Ein Routineflug mit leicht erweitertem Landeprofil: Eine Maschine von United Airlines hat bei der Landung in Newark kurzerhand einen Laternenmast mitgenommen – offenbar als zusätzliche Bodenberührung.
Der Flug aus Venedig streifte am Sonntagnachmittag beim Anflug die Infrastruktur des New Jersey Turnpike und beschädigte dabei nicht nur den Mast, sondern auch einen vorbeifahrenden Lastwagen. Während 231 Menschen an Bord unverletzt blieben, hatte der Lkw-Fahrer weniger Glück – er kam mit leichten Verletzungen ins Krankenhaus. Immerhin: Er war nicht Teil des Flugplans.

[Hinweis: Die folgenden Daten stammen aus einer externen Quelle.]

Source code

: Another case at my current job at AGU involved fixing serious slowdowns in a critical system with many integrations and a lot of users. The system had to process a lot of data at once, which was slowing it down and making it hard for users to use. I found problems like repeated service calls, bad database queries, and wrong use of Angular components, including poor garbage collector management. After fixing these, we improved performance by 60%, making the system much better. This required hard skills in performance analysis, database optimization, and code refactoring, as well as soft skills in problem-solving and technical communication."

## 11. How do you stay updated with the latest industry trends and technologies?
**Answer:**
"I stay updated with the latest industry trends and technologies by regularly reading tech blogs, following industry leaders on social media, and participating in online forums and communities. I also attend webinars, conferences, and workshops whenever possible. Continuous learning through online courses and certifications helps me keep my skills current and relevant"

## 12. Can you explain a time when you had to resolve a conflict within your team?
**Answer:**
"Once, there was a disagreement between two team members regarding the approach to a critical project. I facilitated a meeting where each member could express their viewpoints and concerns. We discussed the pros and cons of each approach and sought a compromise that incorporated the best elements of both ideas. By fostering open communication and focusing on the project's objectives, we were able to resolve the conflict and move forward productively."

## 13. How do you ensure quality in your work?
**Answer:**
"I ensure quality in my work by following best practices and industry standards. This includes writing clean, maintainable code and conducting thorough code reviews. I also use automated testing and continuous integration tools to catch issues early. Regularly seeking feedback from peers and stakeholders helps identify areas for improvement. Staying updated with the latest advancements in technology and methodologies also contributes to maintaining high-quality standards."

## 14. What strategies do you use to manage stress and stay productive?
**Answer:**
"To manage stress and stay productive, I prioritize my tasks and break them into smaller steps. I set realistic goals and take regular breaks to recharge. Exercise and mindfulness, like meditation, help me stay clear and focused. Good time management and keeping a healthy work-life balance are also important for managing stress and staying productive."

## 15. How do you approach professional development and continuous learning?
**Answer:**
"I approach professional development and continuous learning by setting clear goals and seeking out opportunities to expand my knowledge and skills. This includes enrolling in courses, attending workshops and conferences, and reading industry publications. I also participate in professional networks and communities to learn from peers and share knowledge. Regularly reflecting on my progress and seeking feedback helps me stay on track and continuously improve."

Das Flugzeug setzte seine Landung anschließend planmäßig fort. Kleinere Schäden wurden festgestellt, der Betrieb am Flughafen lief nach kurzer Inspektion weiter. Man kennt das: einmal kurz durchfegen, dann geht’s wieder.
United Airlines kündigte eine „rigorose Sicherheitsuntersuchung“ an – ein Begriff, der in solchen Fällen zuverlässig zum Einsatz kommt, sobald ein Flugzeug Dinge trifft, die nicht zur Start- und Landebahn gehören. Die Crew wurde vorsorglich aus dem Dienst genommen.

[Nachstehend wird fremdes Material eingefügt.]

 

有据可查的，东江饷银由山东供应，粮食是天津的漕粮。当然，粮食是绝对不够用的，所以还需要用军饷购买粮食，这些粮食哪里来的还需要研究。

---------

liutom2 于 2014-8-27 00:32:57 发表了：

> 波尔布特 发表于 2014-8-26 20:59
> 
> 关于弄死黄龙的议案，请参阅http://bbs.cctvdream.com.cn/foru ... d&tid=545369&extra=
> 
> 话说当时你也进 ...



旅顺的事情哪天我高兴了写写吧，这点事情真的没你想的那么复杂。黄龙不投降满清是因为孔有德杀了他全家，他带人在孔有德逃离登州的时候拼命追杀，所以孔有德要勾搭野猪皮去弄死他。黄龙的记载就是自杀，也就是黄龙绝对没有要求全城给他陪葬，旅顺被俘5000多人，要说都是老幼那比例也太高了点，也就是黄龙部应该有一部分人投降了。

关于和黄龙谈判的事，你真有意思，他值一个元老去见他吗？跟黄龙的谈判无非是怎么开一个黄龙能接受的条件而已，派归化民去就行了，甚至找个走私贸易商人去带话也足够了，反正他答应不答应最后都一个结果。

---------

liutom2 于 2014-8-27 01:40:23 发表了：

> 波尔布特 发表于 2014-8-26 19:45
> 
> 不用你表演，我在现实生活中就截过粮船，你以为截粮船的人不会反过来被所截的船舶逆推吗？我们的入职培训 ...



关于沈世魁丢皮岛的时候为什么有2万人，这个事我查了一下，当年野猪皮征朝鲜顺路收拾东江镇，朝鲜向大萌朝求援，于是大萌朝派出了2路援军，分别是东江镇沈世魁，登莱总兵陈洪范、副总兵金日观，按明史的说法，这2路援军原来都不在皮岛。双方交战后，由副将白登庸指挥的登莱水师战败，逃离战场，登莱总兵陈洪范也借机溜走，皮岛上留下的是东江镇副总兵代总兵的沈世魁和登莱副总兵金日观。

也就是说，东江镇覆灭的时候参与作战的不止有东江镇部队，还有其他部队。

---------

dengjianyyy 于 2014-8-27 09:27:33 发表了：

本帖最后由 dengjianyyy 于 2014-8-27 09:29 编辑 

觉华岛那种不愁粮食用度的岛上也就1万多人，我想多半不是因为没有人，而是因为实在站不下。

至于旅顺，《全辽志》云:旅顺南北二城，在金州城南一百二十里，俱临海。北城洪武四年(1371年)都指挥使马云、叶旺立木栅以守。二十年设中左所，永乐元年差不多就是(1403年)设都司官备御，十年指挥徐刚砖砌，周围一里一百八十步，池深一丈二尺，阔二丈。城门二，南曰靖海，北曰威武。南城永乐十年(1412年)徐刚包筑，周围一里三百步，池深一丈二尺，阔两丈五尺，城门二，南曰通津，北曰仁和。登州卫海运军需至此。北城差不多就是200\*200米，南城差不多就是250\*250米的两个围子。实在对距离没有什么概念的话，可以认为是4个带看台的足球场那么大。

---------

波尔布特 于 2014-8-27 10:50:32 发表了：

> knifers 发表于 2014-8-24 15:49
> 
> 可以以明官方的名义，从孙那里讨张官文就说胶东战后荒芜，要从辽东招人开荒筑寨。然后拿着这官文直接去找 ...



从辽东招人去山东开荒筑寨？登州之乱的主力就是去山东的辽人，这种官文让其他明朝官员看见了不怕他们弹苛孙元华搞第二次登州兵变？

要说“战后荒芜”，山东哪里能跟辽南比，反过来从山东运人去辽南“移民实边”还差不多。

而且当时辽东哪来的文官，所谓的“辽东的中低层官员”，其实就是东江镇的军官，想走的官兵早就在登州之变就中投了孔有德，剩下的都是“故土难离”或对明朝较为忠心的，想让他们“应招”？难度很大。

Auch politisch wurde reagiert. Die Gouverneurin von New Jersey zeigte sich erleichtert, dass alle Passagiere wohlauf sind – was im Kontext eines Fluges, der unterwegs Straßenbeleuchtung einsammelt, durchaus als Erfolg gewertet werden kann.
Die zuständige Transportsicherheitsbehörde ermittelt nun und will in 30 Tagen erste Ergebnisse vorlegen. Bis dahin bleibt die Erkenntnis: Selbst ein Landeanflug kann gelegentlich neue Wege gehen – oder zumindest neue Objekte streifen.